EXERCISE OBJECTIVE: Collect all lines containing the word "Kamarádi" from the data.

[Saved entries]
■ ■ ■ ■ ■
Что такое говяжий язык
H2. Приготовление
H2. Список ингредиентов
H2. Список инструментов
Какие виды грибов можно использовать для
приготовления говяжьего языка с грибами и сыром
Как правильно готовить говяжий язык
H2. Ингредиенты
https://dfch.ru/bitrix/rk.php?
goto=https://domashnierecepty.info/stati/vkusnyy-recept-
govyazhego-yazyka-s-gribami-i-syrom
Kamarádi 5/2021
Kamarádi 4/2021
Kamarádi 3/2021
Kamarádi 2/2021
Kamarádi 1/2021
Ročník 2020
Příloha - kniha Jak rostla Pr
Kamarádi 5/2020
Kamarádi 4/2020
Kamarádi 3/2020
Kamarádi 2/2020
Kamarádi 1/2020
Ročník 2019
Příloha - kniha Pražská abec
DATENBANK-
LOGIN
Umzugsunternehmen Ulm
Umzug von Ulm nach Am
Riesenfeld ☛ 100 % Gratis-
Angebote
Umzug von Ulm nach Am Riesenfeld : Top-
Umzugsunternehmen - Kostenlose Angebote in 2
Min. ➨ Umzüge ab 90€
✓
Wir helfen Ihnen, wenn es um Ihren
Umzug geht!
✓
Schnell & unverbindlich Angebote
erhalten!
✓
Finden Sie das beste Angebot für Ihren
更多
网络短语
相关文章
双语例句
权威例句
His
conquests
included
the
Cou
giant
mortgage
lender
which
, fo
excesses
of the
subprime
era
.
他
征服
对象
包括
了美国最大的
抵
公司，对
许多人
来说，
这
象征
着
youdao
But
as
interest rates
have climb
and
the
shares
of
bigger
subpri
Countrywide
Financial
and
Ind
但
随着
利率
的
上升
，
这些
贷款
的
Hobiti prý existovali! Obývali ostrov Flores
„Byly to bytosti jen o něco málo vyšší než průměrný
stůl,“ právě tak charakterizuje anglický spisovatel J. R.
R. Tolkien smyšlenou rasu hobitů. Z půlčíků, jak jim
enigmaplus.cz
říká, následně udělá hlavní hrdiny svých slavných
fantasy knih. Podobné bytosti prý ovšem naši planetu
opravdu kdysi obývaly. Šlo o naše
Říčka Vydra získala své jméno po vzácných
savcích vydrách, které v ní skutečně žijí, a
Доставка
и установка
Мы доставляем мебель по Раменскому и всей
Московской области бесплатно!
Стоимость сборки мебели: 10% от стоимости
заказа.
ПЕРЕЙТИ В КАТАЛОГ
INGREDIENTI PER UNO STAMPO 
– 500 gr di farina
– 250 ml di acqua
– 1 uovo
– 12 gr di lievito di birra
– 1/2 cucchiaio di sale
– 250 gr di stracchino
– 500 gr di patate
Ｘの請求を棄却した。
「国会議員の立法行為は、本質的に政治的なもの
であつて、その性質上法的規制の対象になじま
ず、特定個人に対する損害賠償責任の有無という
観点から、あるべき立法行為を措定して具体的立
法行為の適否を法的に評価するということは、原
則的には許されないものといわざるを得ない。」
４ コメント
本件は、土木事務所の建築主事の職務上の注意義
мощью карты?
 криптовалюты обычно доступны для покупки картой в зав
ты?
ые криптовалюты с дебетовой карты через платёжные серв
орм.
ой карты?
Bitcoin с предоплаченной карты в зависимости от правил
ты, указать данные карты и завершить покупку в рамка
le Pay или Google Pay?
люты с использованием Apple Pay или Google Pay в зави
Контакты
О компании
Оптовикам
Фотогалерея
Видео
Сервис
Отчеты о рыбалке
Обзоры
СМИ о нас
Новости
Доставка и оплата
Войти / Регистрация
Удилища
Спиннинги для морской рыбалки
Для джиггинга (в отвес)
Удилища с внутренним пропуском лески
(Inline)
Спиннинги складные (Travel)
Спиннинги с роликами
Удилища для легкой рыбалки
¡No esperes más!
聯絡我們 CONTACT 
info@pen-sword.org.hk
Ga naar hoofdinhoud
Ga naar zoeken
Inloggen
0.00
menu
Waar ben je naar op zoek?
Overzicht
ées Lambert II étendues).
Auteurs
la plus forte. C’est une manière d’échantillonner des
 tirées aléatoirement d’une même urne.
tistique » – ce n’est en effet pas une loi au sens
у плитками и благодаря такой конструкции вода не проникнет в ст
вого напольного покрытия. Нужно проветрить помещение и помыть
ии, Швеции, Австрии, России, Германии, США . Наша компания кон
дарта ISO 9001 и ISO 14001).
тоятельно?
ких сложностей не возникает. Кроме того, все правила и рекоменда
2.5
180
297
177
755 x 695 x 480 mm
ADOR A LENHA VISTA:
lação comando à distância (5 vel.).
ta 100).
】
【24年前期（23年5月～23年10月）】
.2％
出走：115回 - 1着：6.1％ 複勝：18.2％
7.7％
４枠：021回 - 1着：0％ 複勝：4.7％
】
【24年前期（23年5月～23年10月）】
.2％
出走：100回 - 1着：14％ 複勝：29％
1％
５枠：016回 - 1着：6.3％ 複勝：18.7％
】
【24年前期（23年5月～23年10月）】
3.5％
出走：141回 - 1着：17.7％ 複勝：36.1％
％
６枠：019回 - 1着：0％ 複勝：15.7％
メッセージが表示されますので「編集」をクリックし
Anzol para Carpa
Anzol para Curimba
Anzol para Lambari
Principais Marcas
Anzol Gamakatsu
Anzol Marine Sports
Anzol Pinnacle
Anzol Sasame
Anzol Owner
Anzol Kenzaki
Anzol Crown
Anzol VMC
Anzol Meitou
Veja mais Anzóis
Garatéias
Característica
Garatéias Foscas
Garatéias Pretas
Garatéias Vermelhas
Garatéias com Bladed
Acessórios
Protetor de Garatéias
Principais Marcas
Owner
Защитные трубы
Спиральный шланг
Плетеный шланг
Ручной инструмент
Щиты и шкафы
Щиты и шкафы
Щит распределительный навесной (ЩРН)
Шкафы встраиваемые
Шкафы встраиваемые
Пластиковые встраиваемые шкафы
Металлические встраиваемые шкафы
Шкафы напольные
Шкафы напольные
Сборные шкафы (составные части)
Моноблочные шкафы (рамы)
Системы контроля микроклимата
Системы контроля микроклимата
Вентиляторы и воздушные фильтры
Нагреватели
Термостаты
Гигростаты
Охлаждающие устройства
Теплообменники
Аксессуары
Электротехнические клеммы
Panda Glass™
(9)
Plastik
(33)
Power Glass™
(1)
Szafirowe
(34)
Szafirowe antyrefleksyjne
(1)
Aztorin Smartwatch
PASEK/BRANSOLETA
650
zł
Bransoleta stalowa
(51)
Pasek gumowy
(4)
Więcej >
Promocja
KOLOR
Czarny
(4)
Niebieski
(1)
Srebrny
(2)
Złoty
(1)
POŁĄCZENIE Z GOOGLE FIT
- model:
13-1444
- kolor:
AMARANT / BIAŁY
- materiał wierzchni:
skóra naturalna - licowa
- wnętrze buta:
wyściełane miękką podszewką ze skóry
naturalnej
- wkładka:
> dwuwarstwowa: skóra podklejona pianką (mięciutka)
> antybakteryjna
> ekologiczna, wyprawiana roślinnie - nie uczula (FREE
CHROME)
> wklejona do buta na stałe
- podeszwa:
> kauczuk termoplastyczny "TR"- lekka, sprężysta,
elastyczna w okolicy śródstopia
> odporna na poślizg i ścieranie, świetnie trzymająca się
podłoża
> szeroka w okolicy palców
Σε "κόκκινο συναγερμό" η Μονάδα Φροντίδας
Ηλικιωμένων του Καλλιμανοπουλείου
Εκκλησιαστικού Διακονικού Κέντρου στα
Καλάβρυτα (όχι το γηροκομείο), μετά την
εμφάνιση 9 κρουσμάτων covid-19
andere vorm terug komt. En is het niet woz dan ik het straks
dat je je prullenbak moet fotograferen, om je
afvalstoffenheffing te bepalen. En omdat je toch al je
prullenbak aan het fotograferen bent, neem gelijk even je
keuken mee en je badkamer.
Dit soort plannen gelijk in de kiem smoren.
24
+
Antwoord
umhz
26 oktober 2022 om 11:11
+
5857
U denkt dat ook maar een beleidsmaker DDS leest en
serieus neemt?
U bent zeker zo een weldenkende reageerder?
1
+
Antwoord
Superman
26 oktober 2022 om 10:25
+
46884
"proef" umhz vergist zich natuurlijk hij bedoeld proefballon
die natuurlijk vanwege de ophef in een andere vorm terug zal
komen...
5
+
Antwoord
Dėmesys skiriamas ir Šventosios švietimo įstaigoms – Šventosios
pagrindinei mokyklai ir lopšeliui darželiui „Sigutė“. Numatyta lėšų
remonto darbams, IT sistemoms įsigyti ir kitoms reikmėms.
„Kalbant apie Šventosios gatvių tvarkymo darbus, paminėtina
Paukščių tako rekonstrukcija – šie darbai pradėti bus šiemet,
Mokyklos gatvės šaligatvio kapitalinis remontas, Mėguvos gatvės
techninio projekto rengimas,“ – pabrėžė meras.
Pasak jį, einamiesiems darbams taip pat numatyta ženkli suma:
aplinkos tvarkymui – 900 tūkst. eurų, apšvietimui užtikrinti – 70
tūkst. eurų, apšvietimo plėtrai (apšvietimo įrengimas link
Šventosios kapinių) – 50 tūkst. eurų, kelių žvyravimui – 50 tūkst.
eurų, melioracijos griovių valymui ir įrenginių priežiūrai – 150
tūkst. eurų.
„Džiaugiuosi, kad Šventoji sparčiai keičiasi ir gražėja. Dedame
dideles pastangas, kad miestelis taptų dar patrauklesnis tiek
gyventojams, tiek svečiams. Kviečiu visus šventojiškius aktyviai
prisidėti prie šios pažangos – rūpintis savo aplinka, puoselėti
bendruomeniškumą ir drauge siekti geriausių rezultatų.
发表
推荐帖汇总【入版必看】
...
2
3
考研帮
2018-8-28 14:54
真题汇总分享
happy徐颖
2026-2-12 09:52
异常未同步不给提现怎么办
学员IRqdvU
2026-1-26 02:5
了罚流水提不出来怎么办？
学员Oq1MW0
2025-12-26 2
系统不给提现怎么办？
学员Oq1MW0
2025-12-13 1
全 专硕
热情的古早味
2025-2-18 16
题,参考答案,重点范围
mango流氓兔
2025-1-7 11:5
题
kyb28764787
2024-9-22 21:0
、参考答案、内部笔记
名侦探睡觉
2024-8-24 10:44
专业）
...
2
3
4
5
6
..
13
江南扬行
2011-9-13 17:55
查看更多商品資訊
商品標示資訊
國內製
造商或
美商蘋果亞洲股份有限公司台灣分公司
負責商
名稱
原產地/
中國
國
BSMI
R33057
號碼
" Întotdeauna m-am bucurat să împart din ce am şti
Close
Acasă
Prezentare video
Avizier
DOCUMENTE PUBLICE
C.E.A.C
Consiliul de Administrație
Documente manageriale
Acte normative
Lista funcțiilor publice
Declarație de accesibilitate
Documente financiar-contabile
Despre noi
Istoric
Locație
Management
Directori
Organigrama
■ ■ ■ ■ ■
WRITTEN ANSWER:
Kamarádi 5/2021
Kamarádi 4/2021
Kamarádi 3/2021
Kamarádi 2/2021
Kamarádi 1/2021
Kamarádi 5/2020
Kamarádi 4/2020
Kamarádi 3/2020
Kamarádi 2/2020
Kamarádi 1/2020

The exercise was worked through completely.